Since then, their stories of drug-smuggling shootouts and the anguish of immigrant life, backed by cheerful accordion polkas, transformed Mexican pop music.
Their best songs gauge Mexican immigrant feeling better than any anthropologist. (Transcribing their songs, which are sung in clear Spanish, can be great homework for those learning Spanish, by the way.)
They still tour 10 months a year on both sides of the border. Their dances in Mexico start at midnight and go to 5 a.m.
The band has released several greatest-hits albums:
Here are five of their best songs about Mexican immigration, plus one album worth noting:
VIVAN LOS MOJADOS (Long Live The Wetbacks): Recorded in 1976, it was the first Mexican pop music hit about illegal immigrants, most of whom at the time were farmworkers.
The song was the first to express how they saw their situation, and asked the question “when the wetback goes on strike, who will pick the onions, lettuce and beets?” In small towns across America, Los Tigres heard a roar go up every time they started the song and realized that undocumented farmworkers ached for songs that recognized them. Vivan los Mojados spawned a wave of jokey mojado songs by other bands in which the ingenious immigrant fools the bumbling Border Patrol.
LA JAULA DE ORO (The Gold Cage): Years later, the immigrant has outwitted the Border Patrol. He finds himself imprisoned in his new country. He has all he needs, but is unhappy. He cannot go outside for fear of being deported. His children, meanwhile, reject being Mexican and don’t speak Spanish. In the middle of the song, his son, in English, says, “Whatcha talking about, Dad? I don’t want to go back to Mexico. No way.”
PEDRO Y PABLO (Peter and Paul): The story of two orphaned brothers, inseparable friends. The oldest goes to the United States to earn money so his brother will be able to study. While he’s away, his girlfriend takes up with the younger brother. The kind of melodrama drenching many great Tigres’ songs.
El OTRO MEXICO (The Other Mexico): The Mexico in the United States. The song was a response to an attitude, common in Mexico for many years, that immigrants were betraying their country for leaving it to work in the United States. The song insists it is immigrants who keep Mexico alive.

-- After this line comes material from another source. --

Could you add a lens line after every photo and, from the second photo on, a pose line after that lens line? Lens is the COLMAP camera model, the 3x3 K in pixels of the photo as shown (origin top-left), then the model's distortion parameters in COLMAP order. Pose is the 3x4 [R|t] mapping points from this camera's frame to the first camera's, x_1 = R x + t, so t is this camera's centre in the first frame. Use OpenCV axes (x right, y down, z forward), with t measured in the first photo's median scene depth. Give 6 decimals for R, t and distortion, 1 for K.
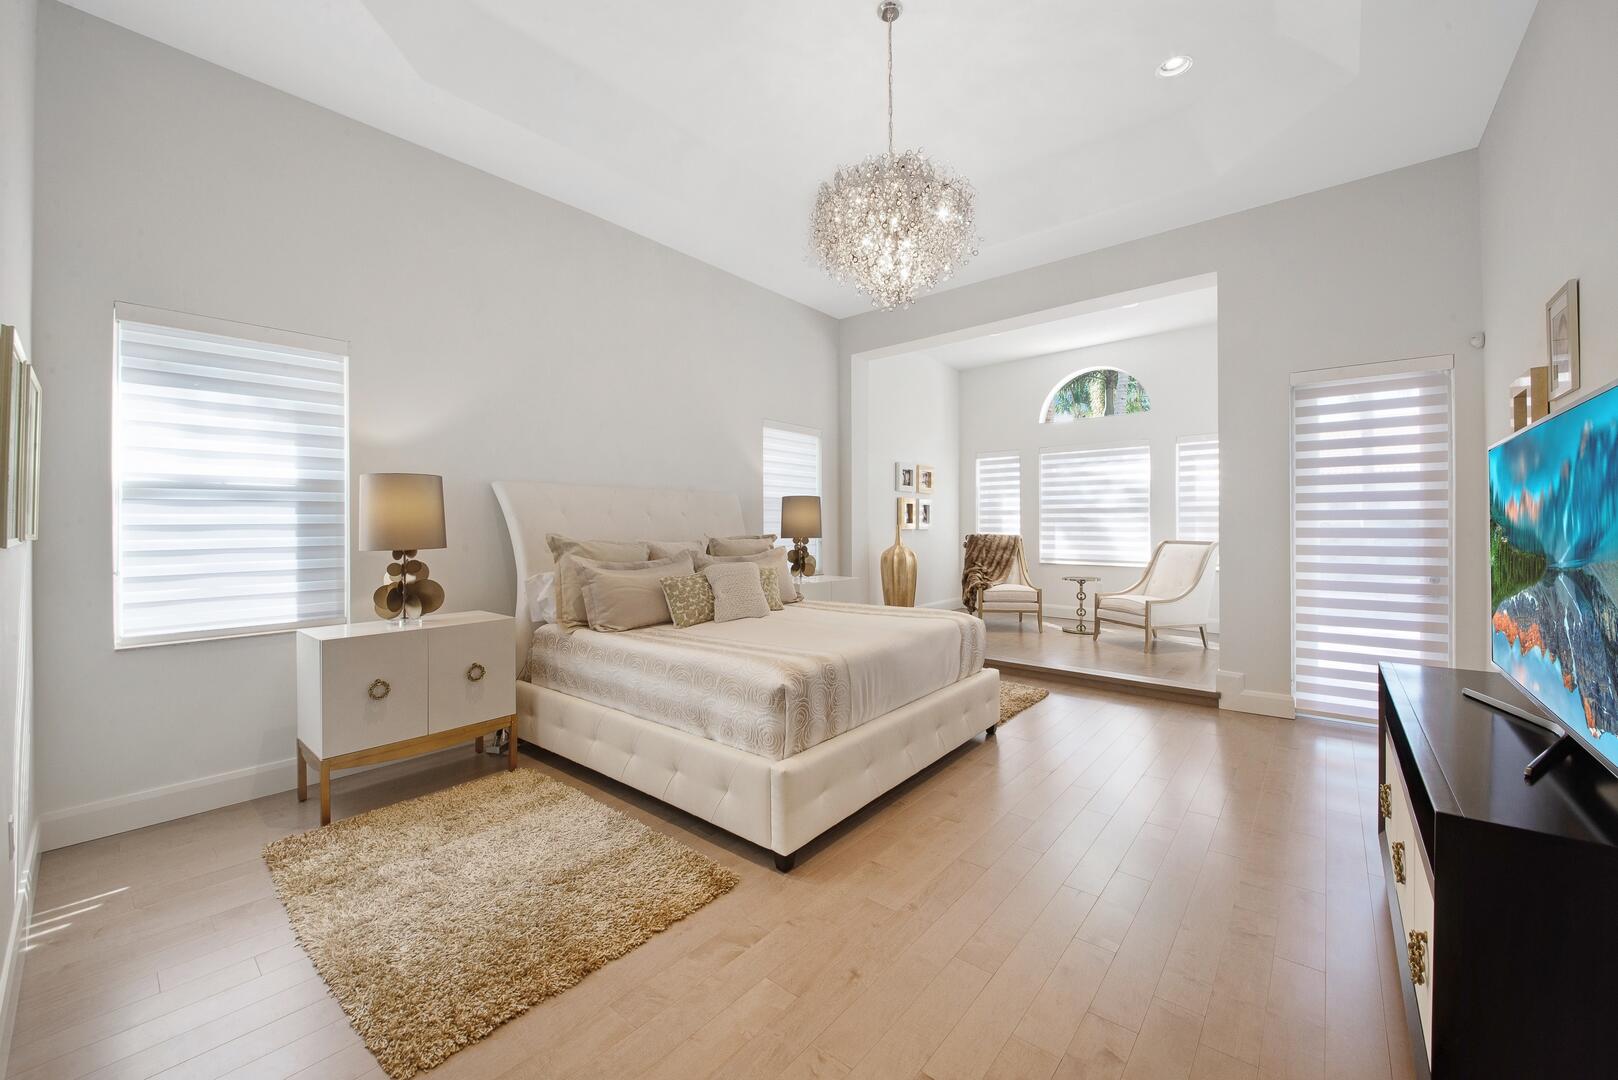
lens RADIAL K [[625.8, 0, 787.3], [0, 625.8, 528.7], [0, 0, 1]] dist [-0.002637, -0.004860]
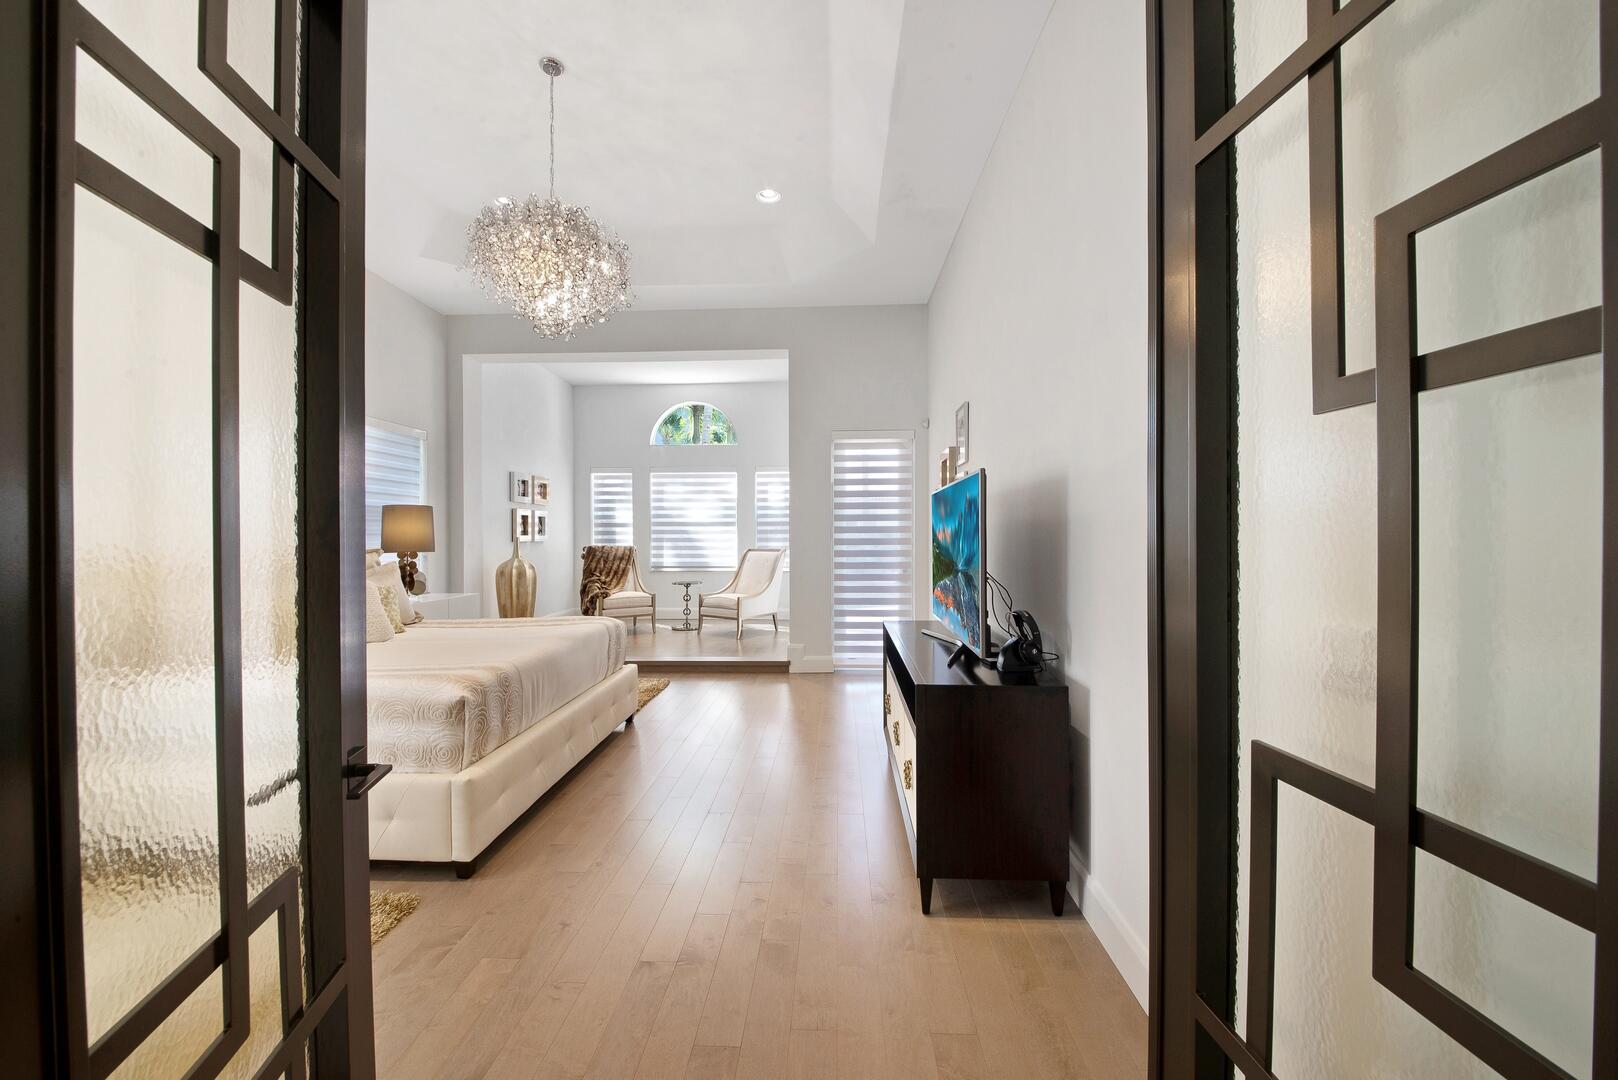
lens RADIAL K [[625.8, 0, 820.2], [0, 625.8, 540.8], [0, 0, 1]] dist [-0.002637, -0.004860]
pose [[0.777480, -0.007327, 0.628865, -0.106739], [0.005667, 0.999973, 0.004644, -0.003411], [-0.628882, -0.000047, 0.777501, -0.088150]]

”While the rich go abroad to hide their money and travel Europe,” the band sings, “the campesinos who came here illegally send almost all our money to those who remain back home.”
TRES VECES MOJADO (Three Times a Wetback): The story of a Salvadoran immigrant who must cross three borders to get to the United States.

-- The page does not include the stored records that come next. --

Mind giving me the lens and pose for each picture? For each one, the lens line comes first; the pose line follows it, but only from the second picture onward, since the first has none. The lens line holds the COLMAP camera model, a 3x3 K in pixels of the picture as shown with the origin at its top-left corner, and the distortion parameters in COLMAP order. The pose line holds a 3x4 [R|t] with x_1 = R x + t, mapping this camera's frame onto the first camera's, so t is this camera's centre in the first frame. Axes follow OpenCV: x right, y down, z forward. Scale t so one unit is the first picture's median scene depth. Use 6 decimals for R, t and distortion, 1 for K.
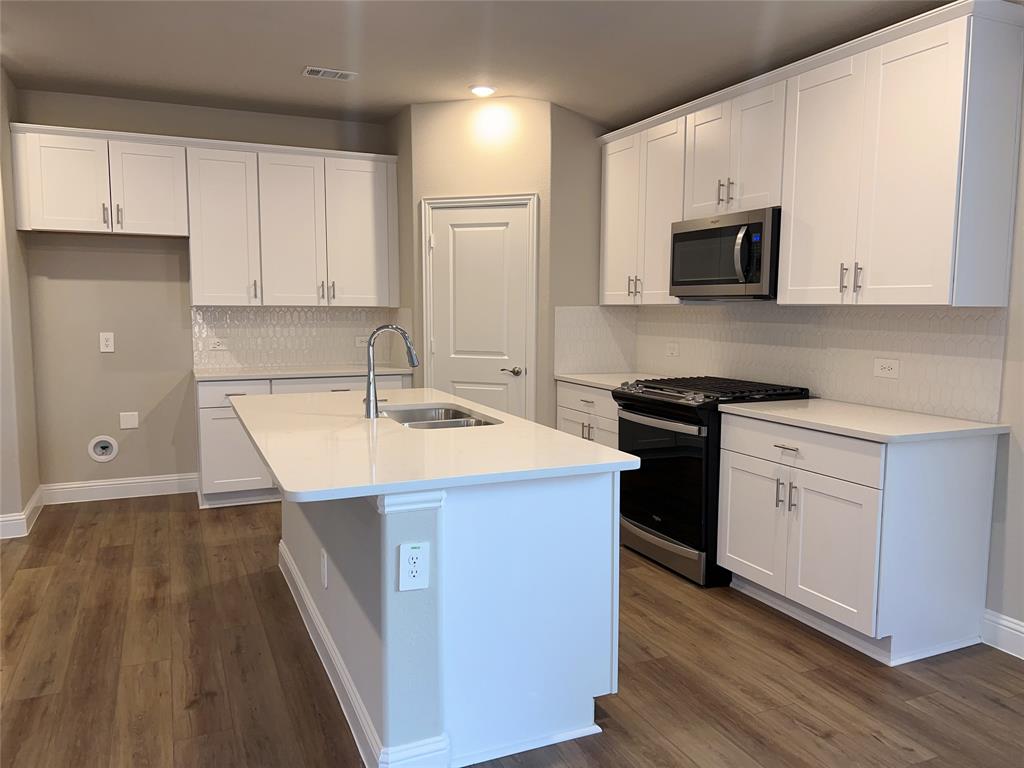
lens RADIAL K [[769.7, 0, 512.6], [0, 769.7, 388.1], [0, 0, 1]] dist [0.081748, -0.100132]
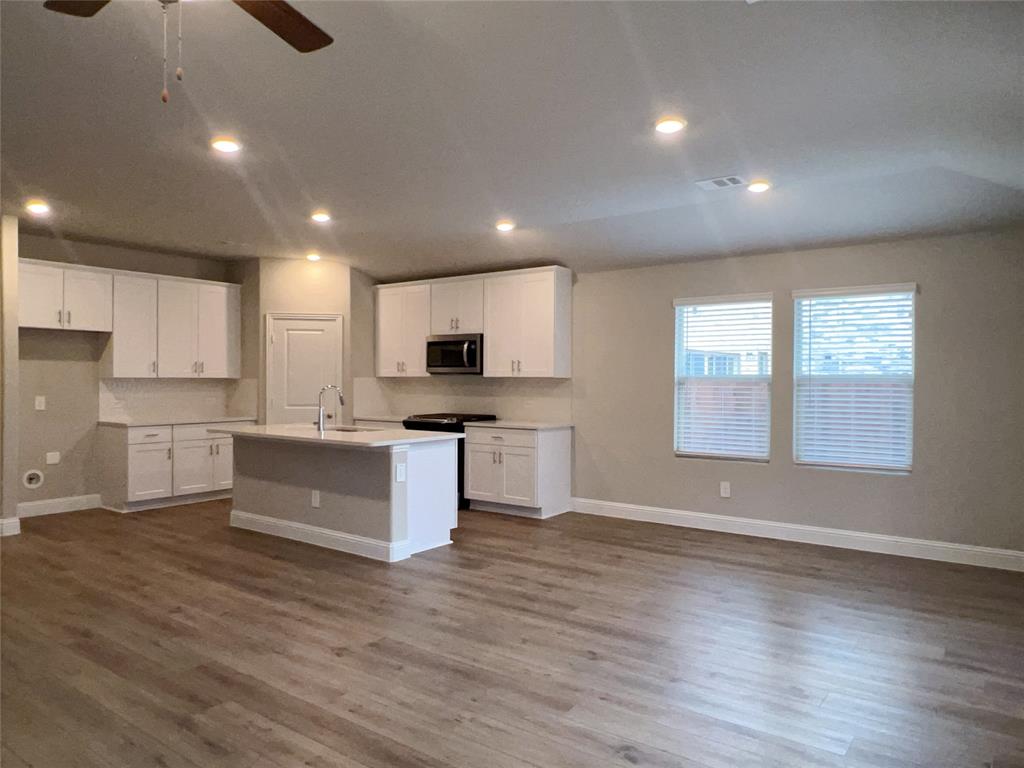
lens RADIAL K [[692.9, 0, 515.6], [0, 692.9, 382.7], [0, 0, 1]] dist [-0.003067, -0.000448]
pose [[0.869666, -0.002692, 0.493633, -0.410311], [0.052695, 0.994778, -0.087411, 0.063683], [-0.490820, 0.102031, 0.865266, -0.554691]]
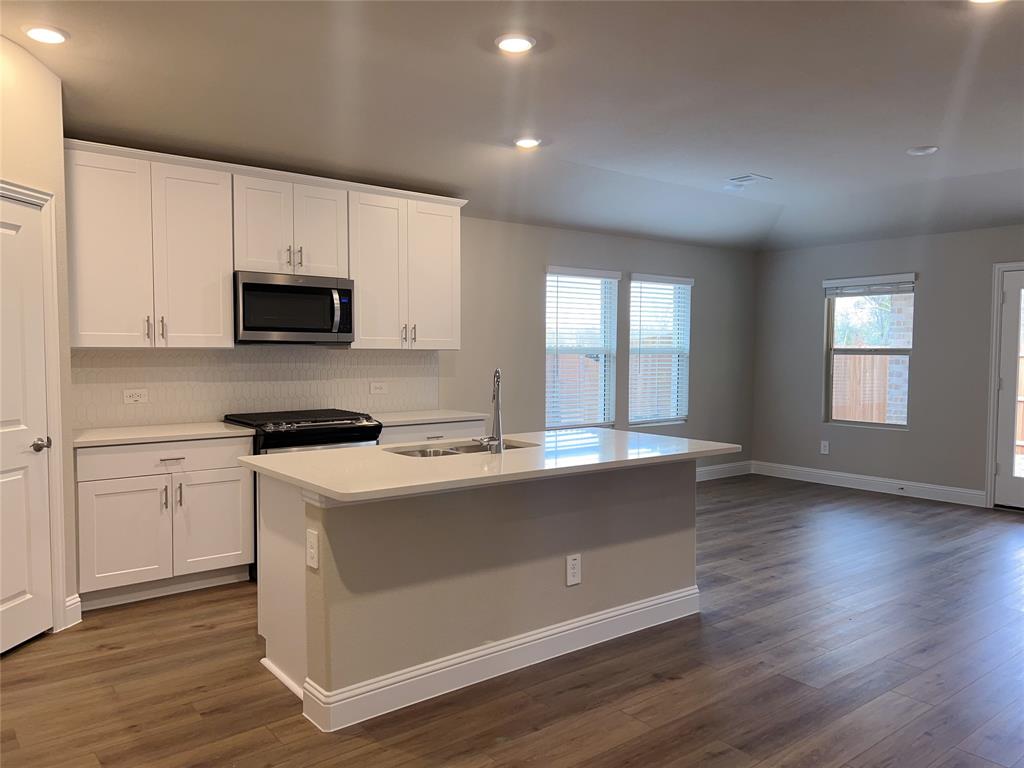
lens RADIAL K [[769.7, 0, 512.6], [0, 769.7, 388.1], [0, 0, 1]] dist [0.081748, -0.100132]
pose [[-0.248346, -0.056467, 0.967024, -0.798926], [0.097663, 0.991753, 0.082993, -0.092454], [-0.963735, 0.115054, -0.240783, 0.790798]]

The band recorded it in 1988 amid the exodus of Central Americans to the U.S., gaining them a huge following there. One radio station in Guatemala has a daily Tigres del Norte hour.
The only unbelievable part of the song is when a Mexican gives the Salvadoran immigrant a hand in his trip – an uncommon occurrence, according to many Central Americans.
JEFE DE JEFES (Boss of Bosses): One of the few double albums in Mexican pop history, it was recorded in 1997. The album title refers to a fictional drug boss and the album has several narco songs.
But the album was also a response to the anti-illegal immigrant feeling created by California’s Proposition 187, which would have denied various government services to illegal immigrants.
Three of the album’s best songs are about immigrants and their conflicted feelings toward Mexico and the United States. El Mojado Acaudalado (The Wealthy Wetback) is about an immigrant who’s made his money and, not feeling welcome in the United States, is returning to Mexico. Mis Dos Patrias (My Two Countries) has an immigrant naturalizing as a U.S. citizen, reciting the Pledge of Allegiance, and protesting that, again, he is not a traitor to Mexico, but simply wants to protect his pension in the country where his children were born. Finally, Ni Aqui Ni Alla (Neither Here Nor There) doubts that immigrants can find justice in either country.